Zobaczymy co z tego wyjdzie. Wolę być narazie dobre myśli, jak będą jakieś efekty widoczne to dam znać :-)

A sterowników brakuje mi do laptopa, Acer 5021. Jak się naczytałem, że trzeba tam jakieś dziwaczne rzeczy z kernelem odstawiać to sobie odpuściłem.

(dostęp tylko do zaufanych witryn)

localhost? ;p

szyk napisał(a):

Originally posted by zielski:

Lenistwo + zabranianie = frustracja = agresja


Hehe, nie bójmy się słów: ...=agresja=wojny=głód=pomór. wink

Frustracja powinna być najwyżej chwilowa, większości uczniów jest pewnie obojętnie, co używają, więc powinni się szybko przyzwyczaić do nieużywania IE w szkole (choć nie mają wyboru wink). Szczególnie po odkryciu walorów Opery (co powinno przekonać również resztę).
Mi się "eksperyment" Zajeca bardzo podoba, tym bardziej, że chodzi w nim przede wszystkim o bezpieczeństwo komputerów, a nie o jakieś błahe powody. smile

zielski napisał(a):

Originally posted by szyk:

Szczególnie po odkryciu walorów Opery (co powinno przekonać również resztę).



A jak pisałem o edukacji toście obywaetlu z lenistwem wyskoczyli. Jak ktoś jest leniwy to niby jak ma odkrywać? devil

zielski napisał(a):

Originally posted by Zajec:

A sterowników brakuje mi do laptopa, Acer 5021. Jak się naczytałem, że trzeba tam jakieś dziwaczne rzeczy z kernelem odstawiać to sobie odpuściłem.



Suse 10/Opensuse i Ubuntu sprawdzałeś? Ubuntu ma live jak by coś :>

zielski napisał(a):

Originally posted by owiecc:

Jakie zabranianie? Masz wymówkę, że ze względu na wirusy nie można korzystać z IE.



Czyli edukacja :>

Agresja + wełna = supełki smile Lubie takie zabawy.

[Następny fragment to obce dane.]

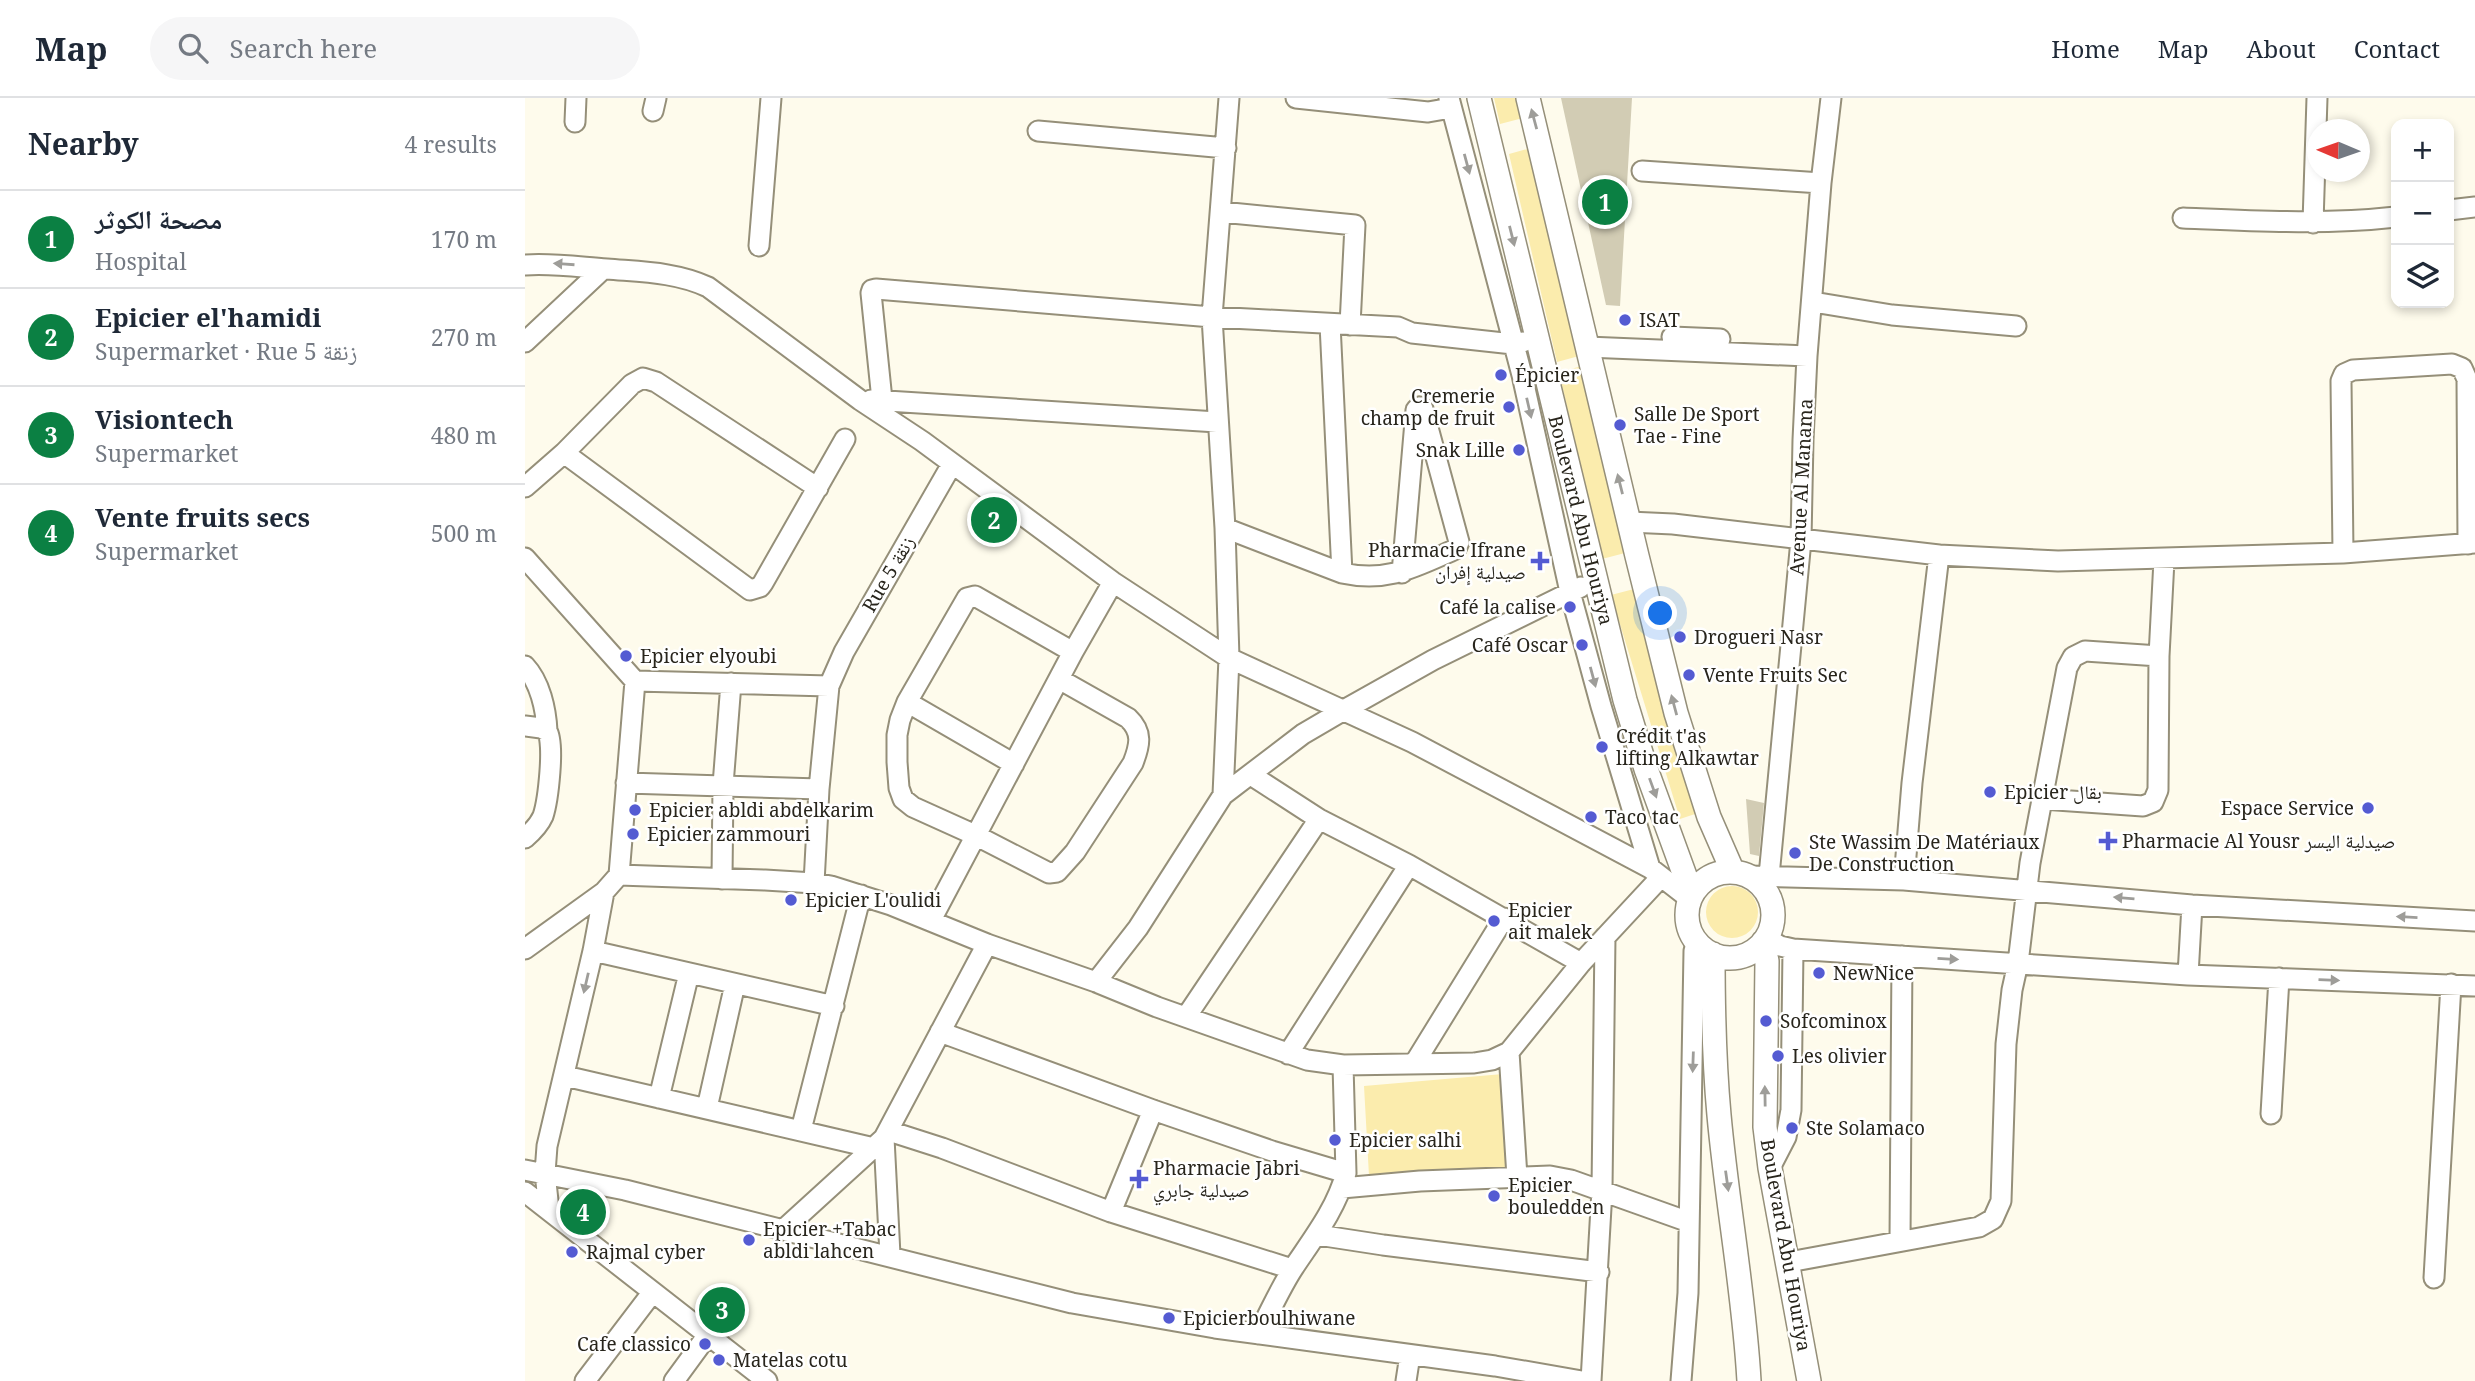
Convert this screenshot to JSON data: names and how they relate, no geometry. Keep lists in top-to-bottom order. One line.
{"streets":{"main road":["Boulevard Abu Houriya"],"street":["Avenue Al Manama","Rue 5 زنقة"]},"crossings":[["Avenue Al Manama","Boulevard Abu Houriya"]],"places":{"other":["ISAT","Épicier","Cremerie champ de fruit","Salle De Sport Tae - Fine","Snak Lille","Café la calise","Drogueri Nasr","Café Oscar","Epicier elyoubi","Vente Fruits Sec","Crédit t'as lifting Alkawtar","Epicier بقال","Espace Service","Epicier abldi abdelkarim","Taco tac","Epicier zammouri","Ste Wassim De Matériaux De Construction","Epicier L'oulidi","Epicier ait malek","NewNice","Sofcominox","Les olivier","Ste Solamaco","Epicier salhi","Epicier bouledden","Epicier +Tabac abldi lahcen","Rajmal cyber","Epicierboulhiwane","Cafe classico","Matelas cotu"],"health":["Pharmacie Ifrane صيدلية إفران","Pharmacie Al Yousr صيدلية اليسر","Pharmacie Jabri صيدلية جابري"]},"north":"left","page":{"header":"Map","search":"Search here","nav":["Home","Map","About","Contact"],"heading":["Nearby","4 results"],"map_buttons":["+","−"],"pins":["1","2","4","3"],"list":[{"mark":"1","name":"مصحة الكوثر","note":"Hospital","value":"170 m"},{"mark":"2","name":"Epicier el'hamidi","note":"Supermarket · Rue 5 زنقة","value":"270 m"},{"mark":"3","name":"Visiontech","note":"Supermarket","value":"480 m"},{"mark":"4","name":"Vente fruits secs","note":"Supermarket","value":"500 m"}]}}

Supełki + agresja = dziewiarstwo WP ninja

szyk napisał(a):

Originally posted by zielski:

A jak pisałem o edukacji toście obywaetlu z lenistwem wyskoczyli. Jak ktoś jest leniwy to niby jak ma odkrywać? devil


Hehe, no racja, ale Ty pisałeś o nieprzymusowej edukacji, która to właśnie napotyka silną barierę lenistwa. Przymusowa edukacja lepiej sprawdza się w jej pokonywaniu*. smile

*Zwykle jednak tylko krótkofalowo. wink

Kompromis - najlepszym wyjściem jest połączenie obu metod, tzn. to, co zrobił Zajec, czyli zablokowanie IE + to, co robisz Ty, czyli dodatkowe pogadanki o przeglądarkach, tworzeniu stron www, bezpieczeństwie itp. itd. (no to się Zajec wkopałeś). happy

Zajec napisał(a):

Originally posted by zielski:

Suse 10/Opensuse i Ubuntu sprawdzałeś? Ubuntu ma live jak by coś :>

Dzisiaj w szkole sobie śćiągnę ;-)

quiris napisał(a):

Originally posted by Zajec:

Ubuntu ma live jak by coś :>

Uhm. Można sobie zamówić oryginalne tłoczone płytki. Pakiet zawiera płytkę instalacyjną i płytkę live. Przysyłają za free smile Przed dwoma dniami otrzymałem trzy komplety, dla: x86, AMD64, PowerPC

janbar napisał(a):

A kiedy wyslales zamowienie? wink Znam takich co juz po 2,5 miesiaca dostali plytki! wink

Pozdrawiam,

janbar.smile)

quiris napisał(a):

Złożyłem zamówienie, zaraz po opublikowaniu wersji 5.10, czyli gdzieś w połowie października.

PeterCub napisał(a):

Premiera Breezy Badger miała miejsce chyba 13 października

quiris napisał(a):

Originally posted by RevPeter:

Premiera Breezy Badger miała miejsce chyba 13 października

To chyba jest w okolicach połowy października wink

nunio napisał(a):

Originally posted by janbar:

Znam takich co juz po 2,5 miesiaca dostali plytki!



Ja dostalem niecale 2 tygodnie po zlozeniu zamowienia (a zlozylem je pod koniec listoada).

archetwist napisał(a):

Originally posted by nunio:

Originally posted by janbar:

Znam takich co juz po 2,5 miesiaca dostali plytki!


Ja dostalem niecale 2 tygodnie po zlozeniu zamowienia (a zlozylem je pod koniec listoada).


Bo to chyba głównie zależy od tego czy się akurat utrafi w porę rozsyłania.